- [TAREFA]:
Por favor, reproduza sem alterações o trecho da entrevista sobre teatro de marionetas abaixo, de "Não perdia a" até "muitas escavações arqueológicas.".

- [TEXTO FORNECIDO]:
################

Apresente-se sucintamente e não deixe de destacar o seu papel quanto ao FIMFA.
Falar
de mim é complicado… mas aqui vai! Neste momento a minha vida gira em
torno do teatro de marionetas! Até nos meus sonhos estão presentes! Mas
nem sempre foi assim… ou se calhar até foi! Desde muito pequena que me
lembro que adorava brincar com as minhas mãos e com todo o tipo de
objetos... Com as minhas mãos gostava de imaginar histórias de cowboys e
ladrões, durante passeios semanais no banco de trás do carro… parece
estranho, mas é verdade… Também adorava as tardes intermináveis de
filmes a preto e branco na televisão, especialmente os musicais com Fred
Astaire e Ginger Rogers, os quais recriava com as famosas Tuxas… Mas do
que eu gostava mesmo era dos programas do Vasco Granja e a adoração
suprema, os Marretas! E de teatro.
Não perdia a
oportunidade de participar em todos os projetos na escola e mais tarde
no Liceu. Outra grande paixão era História, ou melhor, Arqueologia. Fiz o
curso de história e participei em muitas escavações arqueológicas.

################

- [DADOS EXTRAÍDOS]:
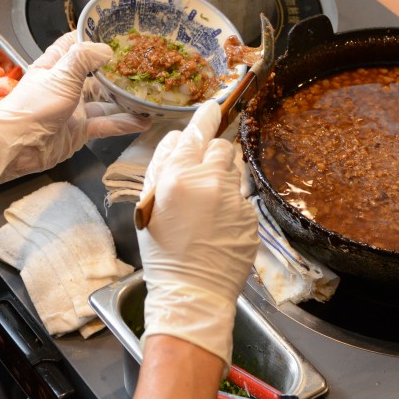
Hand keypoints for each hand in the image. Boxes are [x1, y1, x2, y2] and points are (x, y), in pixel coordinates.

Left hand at [0, 32, 149, 192]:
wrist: (16, 146)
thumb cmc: (33, 106)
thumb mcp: (60, 76)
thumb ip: (83, 59)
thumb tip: (106, 49)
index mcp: (55, 66)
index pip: (73, 45)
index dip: (92, 37)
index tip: (116, 33)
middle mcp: (65, 85)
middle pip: (95, 74)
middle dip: (116, 70)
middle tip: (142, 65)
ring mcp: (74, 109)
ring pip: (104, 101)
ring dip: (124, 99)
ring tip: (148, 94)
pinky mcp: (80, 130)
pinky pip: (106, 124)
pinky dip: (124, 123)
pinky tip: (143, 120)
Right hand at [136, 101, 258, 364]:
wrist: (192, 292)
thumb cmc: (163, 252)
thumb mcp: (149, 205)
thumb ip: (162, 167)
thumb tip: (179, 139)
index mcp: (177, 176)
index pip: (197, 130)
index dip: (205, 117)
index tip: (213, 107)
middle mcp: (208, 181)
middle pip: (221, 145)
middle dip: (212, 155)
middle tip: (202, 175)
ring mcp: (233, 199)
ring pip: (234, 170)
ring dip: (223, 180)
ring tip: (209, 208)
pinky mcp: (250, 216)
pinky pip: (243, 198)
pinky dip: (233, 206)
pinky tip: (220, 226)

################

- [RESULTADO DA TAREFA]:
Não perdia a
oportunidade de participar em todos os projetos na escola e mais tarde
no Liceu. Outra grande paixão era História, ou melhor, Arqueologia. Fiz o
curso de história e participei em muitas escavações arqueológicas.